Not to repeat calculations, maybe forloops should be:

``````foreach(j = 1:(n -1), .combine='cbind') %:%
foreach(i = (j + 1):n), .combine = 'c') %dopar% {...
``````

Thanks for you answer. I'll try your solution. When you put `1:n`, does n means ncol(data) ?

However, if I execute my R script in a SLURM code, does SLURM will "know" how to distribute each combination on different nodes? (if I precise :

``````#SBATCH --mail-type=FAIL,END
#SBATCH -N 32
#SBATCH -n 91
#SBATCH --mem=250G )
``````

Is the default value for `-c` (`--cpus-per-task`) set to 1 cpu (`-n`) on your cluster? If that is true then you are asking for `-n 91` cores/tasks from a node with 32 cores.

I generally use `-n` with `-N` to specify number of task/cores per node. If you only have 32 cores per node then you may need to specify `-n 32` along with `-N 91` (nodes), if you want them all to run at the same time? Not sure if you can divide your R-jobs to submit SLURM sub-jobs. Using job arrays may be an option then.

Yes, it sets up to 1 cpu by default.

Actually, I would like to distribute each combination to one node, like this :

``````submatrix 1 vs submatrix 2 -> node 1
submatrix 2 vs submatrix 3 -> node 2
...
submatrix 13 vs submatrix 14 -> node 91
``````

I don't know if it possible?

It should be possible as long as you submit individual jobs. See changes I made to my comment above.

Actually, I don't mind to run them at the same time. It could be necessary to wait that some jobs end before some others begin?

It could be necessary to wait that some jobs end before some others begin?

If that is the case, then you would need to look into `--dependency=type:jobid` option for `sbatch` to make sure those tasks don't start until the job (`jobid` above) they are dependent on finishes successfully.
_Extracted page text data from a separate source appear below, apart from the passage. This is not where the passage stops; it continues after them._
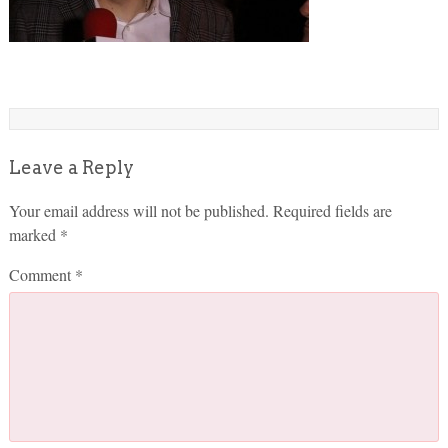
Leave a Reply
Your email address will not be published.
Required fields are
marked
*
Comment
*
Thanks. But is it normal when I execute for example (if I have only 10 combinations -> 10 nodes) `sbatch --partition normal --mem-per-cpu=4G --cpus-per-task=16 --nodes=10 my_R_script.sh` , it only creates one job and not 10 as I expected?

Yes it is normal because as far as SLURM is concerned only job it has been asked to run is `my_R_script.sh`. Unless this script creates sub-jobs from within that script with multiple `sbatch --blah do_this` commands SLURM can't run them as separate jobs.

Note: Some clusters may be configured not to allow an existing job to spawn sub-jobs. In that case your only option would be one below.

Other way would be to start the 10 computations independently (if that is possible) by doing:

``````sbatch --blah my_R_script1.sh
sbatch --blah my_R_script2.sh
..
sbatch --blah my_R_script10.sh
``````

Actually, I just use `my_R_script.sh` to execute my R script, that I put in the top the topic . So, it doesn't create any sub-jobs..

If I would like to create the 91 sub-jobs I need, do I let my R script as it is and I create a slurm script to create these sub-jobs?